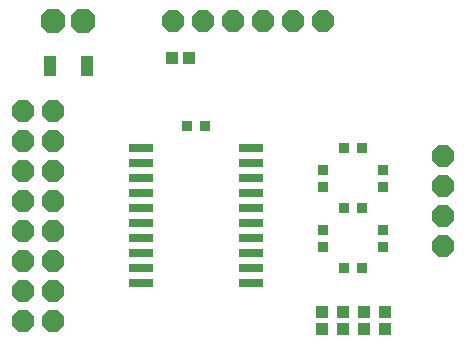
<source format=gts>
G04 EAGLE Gerber RS-274X export*
G75*
%MOMM*%
%FSLAX34Y34*%
%LPD*%
%INSoldermask Top*%
%IPPOS*%
%AMOC8*
5,1,8,0,0,1.08239X$1,22.5*%
G01*
%ADD10R,1.027000X1.727000*%
%ADD11R,0.927000X0.927000*%
%ADD12R,2.127000X0.727000*%
%ADD13P,2.061953X8X22.500000*%
%ADD14P,2.061953X8X112.500000*%
%ADD15P,2.226909X8X202.500000*%
%ADD16R,1.077000X1.077000*%


D10*
X41650Y260350D03*
X72650Y260350D03*
D11*
X172600Y209550D03*
X157600Y209550D03*
X290950Y139700D03*
X305950Y139700D03*
X273050Y106800D03*
X273050Y121800D03*
X323850Y121800D03*
X323850Y106800D03*
X290950Y88900D03*
X305950Y88900D03*
X305950Y190500D03*
X290950Y190500D03*
X273050Y157600D03*
X273050Y172600D03*
X323850Y172600D03*
X323850Y157600D03*
D12*
X118600Y139700D03*
X118600Y152400D03*
X118600Y165100D03*
X118600Y177800D03*
X118600Y190500D03*
X118600Y127000D03*
X118600Y114300D03*
X118600Y101600D03*
X118600Y88900D03*
X118600Y76200D03*
X211600Y127000D03*
X211600Y114300D03*
X211600Y101600D03*
X211600Y88900D03*
X211600Y76200D03*
X211600Y139700D03*
X211600Y152400D03*
X211600Y165100D03*
X211600Y177800D03*
X211600Y190500D03*
D13*
X196850Y298450D03*
X171450Y298450D03*
X146050Y298450D03*
X222250Y298450D03*
X247650Y298450D03*
X273050Y298450D03*
D14*
X374650Y133350D03*
X374650Y107950D03*
X374650Y158750D03*
X374650Y184150D03*
D15*
X44450Y298450D03*
X69850Y298450D03*
D14*
X44450Y120650D03*
X44450Y95250D03*
X44450Y69850D03*
X44450Y44450D03*
X44450Y146050D03*
X44450Y171450D03*
X44450Y196850D03*
X44450Y222250D03*
X19050Y120650D03*
X19050Y95250D03*
X19050Y69850D03*
X19050Y44450D03*
X19050Y146050D03*
X19050Y171450D03*
X19050Y196850D03*
X19050Y222250D03*
D16*
X159650Y266700D03*
X145150Y266700D03*
X325120Y51700D03*
X325120Y37200D03*
X271780Y37200D03*
X271780Y51700D03*
X307340Y51700D03*
X307340Y37200D03*
X289560Y37200D03*
X289560Y51700D03*
M02*

</source>
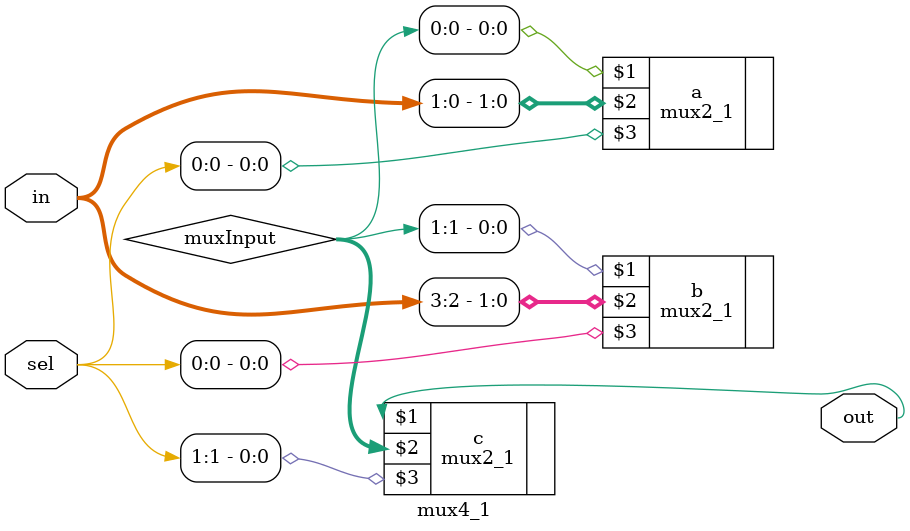
<source format=sv>
`timescale 1ns/1ps

module mux4_1 (out, in, sel);
	output out;
	input [3:0] in;
	input [1:0] sel;

	logic [1:0] muxInput;
	
	mux2_1 a (muxInput[0], in[1:0], sel[0]);
	mux2_1 b (muxInput[1], in[3:2], sel[0]); 
	mux2_1 c (out, muxInput, sel[1]);

endmodule

</source>
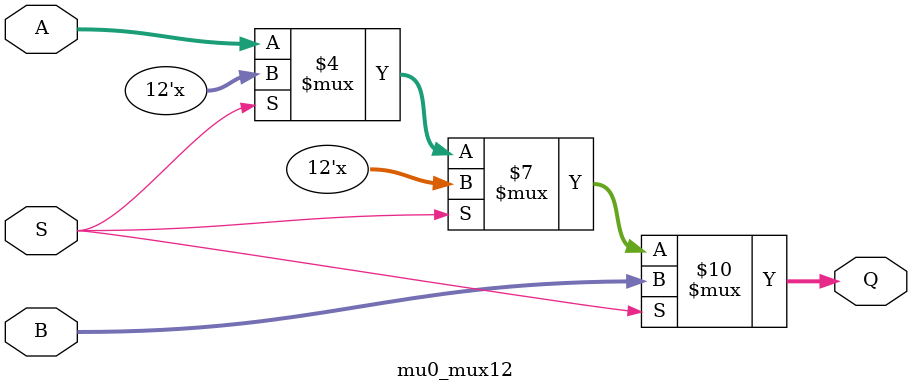
<source format=v>

`timescale 1ns/100ps

// for simulation purposes, do not delete
`default_nettype none


module mu0_mux12(input  wire [11:0] A, 
	             input  wire [11:0] B, 
			     input  wire        S, 
			     output reg  [11:0] Q);


// Combinatorial logic for 2to1 multiplexor
// S is select, A channel0, B channel1

always @ (*)
 begin
	if (S) Q = B;
	else if (!S) Q = A;
	else Q = 12'hxxx;
 end
endmodule 

// for simulation purposes, do not delete
`default_nettype wire

</source>
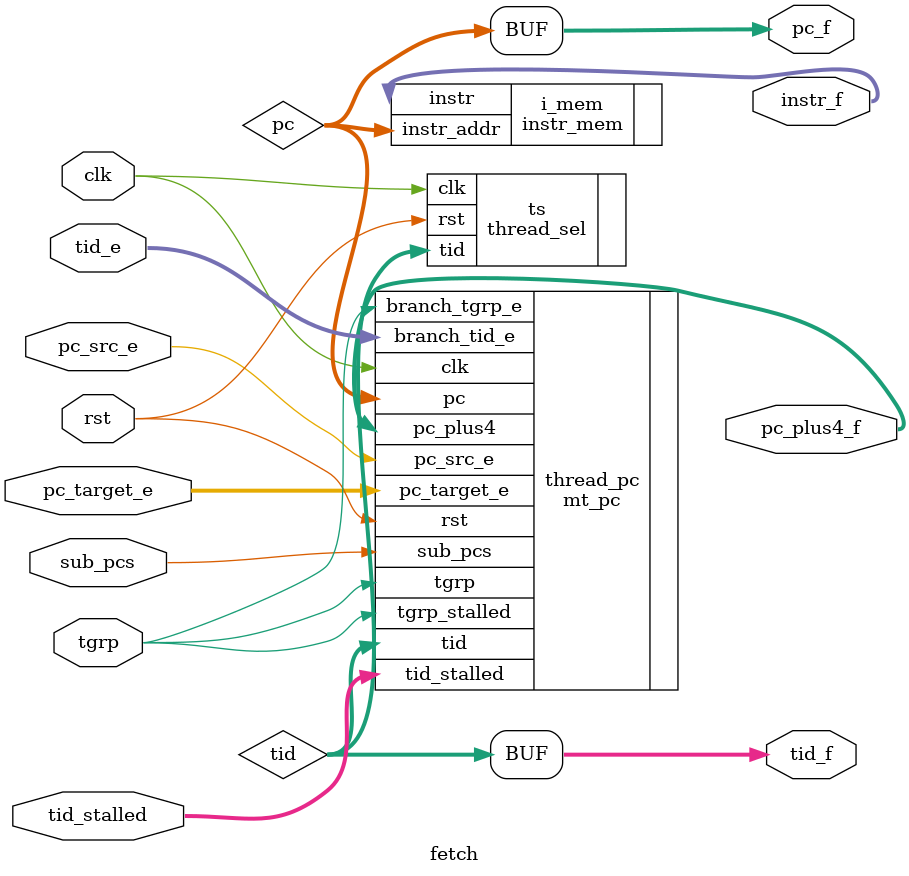
<source format=v>
module fetch #(
    parameter DATA_WIDTH = 32,
    parameter ADDRESS_WIDTH = 32,
    parameter IMEM_SIZE = 1024,
    parameter NUM_THREADS = 4
) (
    input clk, rst,

    input pc_src_e,
    input [ADDRESS_WIDTH-1:0] pc_target_e,
    input sub_pcs,
    input tgrp,
    input [BITS_THREADS-1:0] tid_e,
    input [BITS_THREADS-1:0] tid_stalled,

    output [ADDRESS_WIDTH-1:0] pc_f, pc_plus4_f,
    output [DATA_WIDTH-1:0] instr_f,
    output [BITS_THREADS-1:0] tid_f

);

localparam BITS_THREADS = $clog2(NUM_THREADS);

    wire [31:0] pc;
    wire [BITS_THREADS-1:0] tid;

    thread_sel #(
    .NUM_THREADS(NUM_THREADS)
    )
    ts(
        .clk(clk),
        .rst(rst),
        .tid(tid)
    );

    mt_pc #(
        .NUM_THREADS(NUM_THREADS),
        .ADDRESS_WIDTH(ADDRESS_WIDTH),
        .NUM_THREAD_GRPS(2)
    )
    thread_pc(
        .clk(clk),
        .rst(rst),
        .sub_pcs(sub_pcs),
        .tgrp_stalled(tgrp),
        .tid_stalled(tid_stalled),
        .tgrp(tgrp),
        .tid(tid),
        .pc_src_e(pc_src_e),
        .branch_tgrp_e(tgrp),
        .branch_tid_e(tid_e),
        .pc_target_e(pc_target_e),
        .pc(pc),
        .pc_plus4(pc_plus4_f)
    );

    instr_mem #(
        .ADDRESS_WIDTH(ADDRESS_WIDTH),
        .DATA_WIDTH(DATA_WIDTH),
        .MEM_SIZE(IMEM_SIZE)
    )
    i_mem (
        .instr_addr(pc),
        .instr(instr_f)
    );

    assign pc_f = pc;
    assign tid_f = tid;

endmodule

</source>
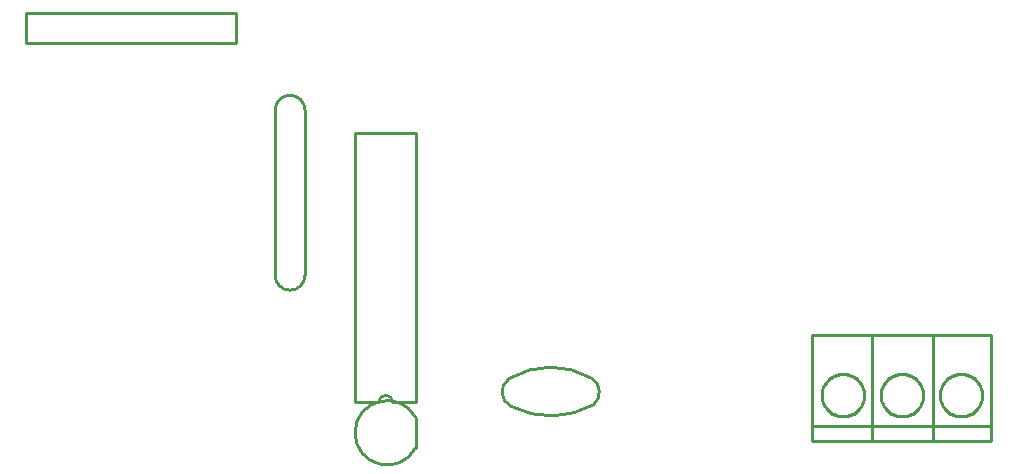
<source format=gbr>
G04 DipTrace 3.0.0.1*
G04 Âåðõíÿÿìàðêèðîâêà.gbr*
%MOMM*%
G04 #@! TF.FileFunction,Legend,Top*
G04 #@! TF.Part,Single*
%ADD10C,0.25*%
%FSLAX35Y35*%
G04*
G71*
G90*
G75*
G01*
G04 TopSilk*
%LPD*%
X6359070Y1809669D2*
D10*
G02X7057053Y1809669I348991J-591627D01*
G01*
X7072820Y1587445D2*
G02X6375002Y1571554I-363826J647125D01*
G01*
X6359070Y1809669D2*
G03X6375002Y1571554I71124J-114832D01*
G01*
X7057053Y1809669D2*
G02X7072820Y1587445I-76109J-117072D01*
G01*
X4374383Y2682870D2*
Y4079616D1*
X4628383Y2682870D2*
Y4079616D1*
X4374383Y2682870D2*
G03X4628383Y2682870I127000J-127D01*
G01*
Y4079616D2*
G03X4374383Y4079616I-127000J127D01*
G01*
X5050999Y1606250D2*
Y3886250D1*
X5571021D2*
X5050999D1*
X5571021Y1606250D2*
Y3886250D1*
Y1606250D2*
X5371020D1*
X5050999D2*
X5251000D1*
X5371020D2*
G03X5251000Y1606250I-60010J-46D01*
G01*
X5565087Y1476321D2*
G03X5565087Y1222319I-241141J-127001D01*
G01*
Y1476321D1*
X10432570Y1277063D2*
X8922570D1*
Y2177063D1*
X10432570D1*
Y1277063D1*
X10001918Y1667033D2*
X10002357Y1679589D1*
X10003673Y1692084D1*
X10005858Y1704457D1*
X10008902Y1716648D1*
X10012791Y1728597D1*
X10017505Y1740246D1*
X10023022Y1751538D1*
X10029314Y1762419D1*
X10036351Y1772835D1*
X10044099Y1782735D1*
X10052519Y1792072D1*
X10061572Y1800799D1*
X10071212Y1808875D1*
X10081393Y1816260D1*
X10092065Y1822918D1*
X10103176Y1828816D1*
X10114673Y1833926D1*
X10126498Y1838224D1*
X10138595Y1841687D1*
X10150904Y1844299D1*
X10163366Y1846047D1*
X10175920Y1846924D1*
X10188504D1*
X10201058Y1846047D1*
X10213520Y1844299D1*
X10225829Y1841687D1*
X10237926Y1838224D1*
X10249751Y1833926D1*
X10261248Y1828816D1*
X10272359Y1822918D1*
X10283031Y1816260D1*
X10293212Y1808875D1*
X10302852Y1800799D1*
X10311905Y1792072D1*
X10320325Y1782735D1*
X10328073Y1772835D1*
X10335110Y1762419D1*
X10341402Y1751538D1*
X10346919Y1740246D1*
X10351633Y1728597D1*
X10355522Y1716648D1*
X10358566Y1704457D1*
X10360751Y1692084D1*
X10362067Y1679589D1*
X10362506Y1667033D1*
X10362067Y1654477D1*
X10360751Y1641982D1*
X10358566Y1629609D1*
X10355522Y1617419D1*
X10351633Y1605470D1*
X10346919Y1593821D1*
X10341402Y1582528D1*
X10335110Y1571648D1*
X10328073Y1561232D1*
X10320325Y1551332D1*
X10311905Y1541995D1*
X10302852Y1533267D1*
X10293212Y1525191D1*
X10283031Y1517807D1*
X10272359Y1511149D1*
X10261248Y1505250D1*
X10249751Y1500140D1*
X10237926Y1495843D1*
X10225829Y1492380D1*
X10213520Y1489768D1*
X10201058Y1488019D1*
X10188504Y1487143D1*
X10175920D1*
X10163366Y1488019D1*
X10150904Y1489768D1*
X10138595Y1492380D1*
X10126498Y1495843D1*
X10114673Y1500140D1*
X10103176Y1505250D1*
X10092065Y1511149D1*
X10081393Y1517807D1*
X10071212Y1525191D1*
X10061572Y1533267D1*
X10052519Y1541995D1*
X10044099Y1551332D1*
X10036351Y1561232D1*
X10029314Y1571648D1*
X10023022Y1582528D1*
X10017505Y1593821D1*
X10012791Y1605470D1*
X10008902Y1617419D1*
X10005858Y1629609D1*
X10003673Y1641982D1*
X10002357Y1654477D1*
X10001918Y1667033D1*
X9501957D2*
X9502396Y1679589D1*
X9503712Y1692084D1*
X9505897Y1704457D1*
X9508941Y1716648D1*
X9512830Y1728597D1*
X9517544Y1740246D1*
X9523061Y1751538D1*
X9529353Y1762419D1*
X9536390Y1772835D1*
X9544138Y1782735D1*
X9552558Y1792072D1*
X9561611Y1800799D1*
X9571251Y1808875D1*
X9581432Y1816260D1*
X9592104Y1822918D1*
X9603215Y1828816D1*
X9614712Y1833926D1*
X9626537Y1838224D1*
X9638634Y1841687D1*
X9650943Y1844299D1*
X9663405Y1846047D1*
X9675959Y1846924D1*
X9688543D1*
X9701097Y1846047D1*
X9713559Y1844299D1*
X9725868Y1841687D1*
X9737965Y1838224D1*
X9749790Y1833926D1*
X9761287Y1828816D1*
X9772398Y1822918D1*
X9783070Y1816260D1*
X9793251Y1808875D1*
X9802891Y1800799D1*
X9811944Y1792072D1*
X9820364Y1782735D1*
X9828112Y1772835D1*
X9835149Y1762419D1*
X9841441Y1751538D1*
X9846958Y1740246D1*
X9851672Y1728597D1*
X9855561Y1716648D1*
X9858605Y1704457D1*
X9860790Y1692084D1*
X9862106Y1679589D1*
X9862545Y1667033D1*
X9862106Y1654477D1*
X9860790Y1641982D1*
X9858605Y1629609D1*
X9855561Y1617419D1*
X9851672Y1605470D1*
X9846958Y1593821D1*
X9841441Y1582528D1*
X9835149Y1571648D1*
X9828112Y1561232D1*
X9820364Y1551332D1*
X9811944Y1541995D1*
X9802891Y1533267D1*
X9793251Y1525191D1*
X9783070Y1517807D1*
X9772398Y1511149D1*
X9761287Y1505250D1*
X9749790Y1500140D1*
X9737965Y1495843D1*
X9725868Y1492380D1*
X9713559Y1489768D1*
X9701097Y1488019D1*
X9688543Y1487143D1*
X9675959D1*
X9663405Y1488019D1*
X9650943Y1489768D1*
X9638634Y1492380D1*
X9626537Y1495843D1*
X9614712Y1500140D1*
X9603215Y1505250D1*
X9592104Y1511149D1*
X9581432Y1517807D1*
X9571251Y1525191D1*
X9561611Y1533267D1*
X9552558Y1541995D1*
X9544138Y1551332D1*
X9536390Y1561232D1*
X9529353Y1571648D1*
X9523061Y1582528D1*
X9517544Y1593821D1*
X9512830Y1605470D1*
X9508941Y1617419D1*
X9505897Y1629609D1*
X9503712Y1641982D1*
X9502396Y1654477D1*
X9501957Y1667033D1*
X9001996D2*
X9002435Y1679589D1*
X9003751Y1692084D1*
X9005936Y1704457D1*
X9008980Y1716648D1*
X9012869Y1728597D1*
X9017583Y1740246D1*
X9023100Y1751538D1*
X9029392Y1762419D1*
X9036429Y1772835D1*
X9044177Y1782735D1*
X9052597Y1792072D1*
X9061650Y1800799D1*
X9071290Y1808875D1*
X9081471Y1816260D1*
X9092143Y1822918D1*
X9103254Y1828816D1*
X9114751Y1833926D1*
X9126576Y1838224D1*
X9138673Y1841687D1*
X9150982Y1844299D1*
X9163444Y1846047D1*
X9175998Y1846924D1*
X9188582D1*
X9201136Y1846047D1*
X9213598Y1844299D1*
X9225907Y1841687D1*
X9238004Y1838224D1*
X9249829Y1833926D1*
X9261326Y1828816D1*
X9272437Y1822918D1*
X9283109Y1816260D1*
X9293290Y1808875D1*
X9302930Y1800799D1*
X9311983Y1792072D1*
X9320403Y1782735D1*
X9328151Y1772835D1*
X9335188Y1762419D1*
X9341480Y1751538D1*
X9346997Y1740246D1*
X9351711Y1728597D1*
X9355600Y1716648D1*
X9358644Y1704457D1*
X9360829Y1692084D1*
X9362145Y1679589D1*
X9362584Y1667033D1*
X9362145Y1654477D1*
X9360829Y1641982D1*
X9358644Y1629609D1*
X9355600Y1617419D1*
X9351711Y1605470D1*
X9346997Y1593821D1*
X9341480Y1582528D1*
X9335188Y1571648D1*
X9328151Y1561232D1*
X9320403Y1551332D1*
X9311983Y1541995D1*
X9302930Y1533267D1*
X9293290Y1525191D1*
X9283109Y1517807D1*
X9272437Y1511149D1*
X9261326Y1505250D1*
X9249829Y1500140D1*
X9238004Y1495843D1*
X9225907Y1492380D1*
X9213598Y1489768D1*
X9201136Y1488019D1*
X9188582Y1487143D1*
X9175998D1*
X9163444Y1488019D1*
X9150982Y1489768D1*
X9138673Y1492380D1*
X9126576Y1495843D1*
X9114751Y1500140D1*
X9103254Y1505250D1*
X9092143Y1511149D1*
X9081471Y1517807D1*
X9071290Y1525191D1*
X9061650Y1533267D1*
X9052597Y1541995D1*
X9044177Y1551332D1*
X9036429Y1561232D1*
X9029392Y1571648D1*
X9023100Y1582528D1*
X9017583Y1593821D1*
X9012869Y1605470D1*
X9008980Y1617419D1*
X9005936Y1629609D1*
X9003751Y1641982D1*
X9002435Y1654477D1*
X9001996Y1667033D1*
X10432570Y1407023D2*
X8932536D1*
X9942575Y1287053D2*
Y2167073D1*
X9432497Y1287053D2*
Y2167073D1*
X2263010Y4905250D2*
Y4651250D1*
X4041010Y4905250D2*
X2263010D1*
X4041010D2*
Y4651250D1*
X2263010D1*
M02*

</source>
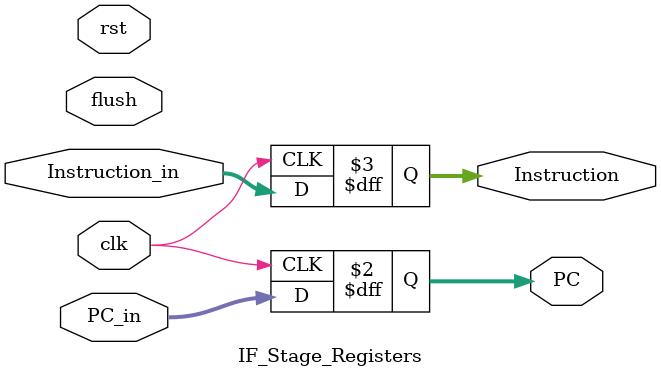
<source format=v>
module IF_Stage_Registers
	(
		input clk,
		input rst,
		input flush,
		input [31:0] PC_in,
		input [31:0] Instruction_in,
		output reg [31:0] PC,
		output reg [31:0] Instruction
	);

	always @ ( posedge clk ) begin
		Instruction <= Instruction_in;
		PC <= PC_in;
	end
endmodule

</source>
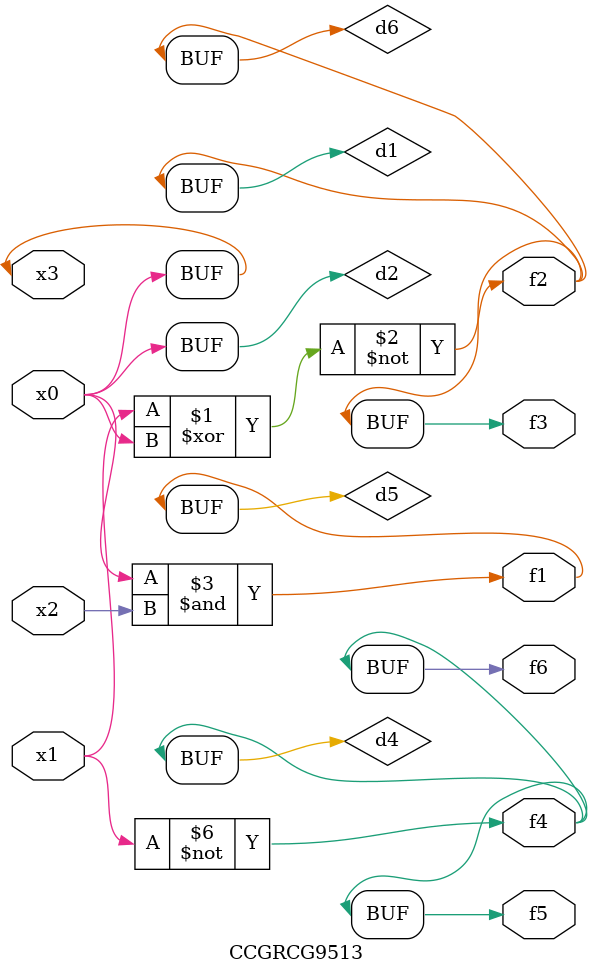
<source format=v>
module CCGRCG9513(
	input x0, x1, x2, x3,
	output f1, f2, f3, f4, f5, f6
);

	wire d1, d2, d3, d4, d5, d6;

	xnor (d1, x1, x3);
	buf (d2, x0, x3);
	nand (d3, x0, x2);
	not (d4, x1);
	nand (d5, d3);
	or (d6, d1);
	assign f1 = d5;
	assign f2 = d6;
	assign f3 = d6;
	assign f4 = d4;
	assign f5 = d4;
	assign f6 = d4;
endmodule

</source>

________________________________________

▸ Exercise: Your task is to reproduce the entries above word for word, from the first line through the line with "X118600Y101600D03*", and please leave out any pictures.

▸ Answer area:
<source format=gts>
G04 EAGLE Gerber RS-274X export*
G75*
%MOMM*%
%FSLAX34Y34*%
%LPD*%
%INSoldermask Top*%
%IPPOS*%
%AMOC8*
5,1,8,0,0,1.08239X$1,22.5*%
G01*
%ADD10R,1.027000X1.727000*%
%ADD11R,0.927000X0.927000*%
%ADD12R,2.127000X0.727000*%
%ADD13P,2.061953X8X22.500000*%
%ADD14P,2.061953X8X112.500000*%
%ADD15P,2.226909X8X202.500000*%
%ADD16R,1.077000X1.077000*%


D10*
X41650Y260350D03*
X72650Y260350D03*
D11*
X172600Y209550D03*
X157600Y209550D03*
X290950Y139700D03*
X305950Y139700D03*
X273050Y106800D03*
X273050Y121800D03*
X323850Y121800D03*
X323850Y106800D03*
X290950Y88900D03*
X305950Y88900D03*
X305950Y190500D03*
X290950Y190500D03*
X273050Y157600D03*
X273050Y172600D03*
X323850Y172600D03*
X323850Y157600D03*
D12*
X118600Y139700D03*
X118600Y152400D03*
X118600Y165100D03*
X118600Y177800D03*
X118600Y190500D03*
X118600Y127000D03*
X118600Y114300D03*
X118600Y101600D03*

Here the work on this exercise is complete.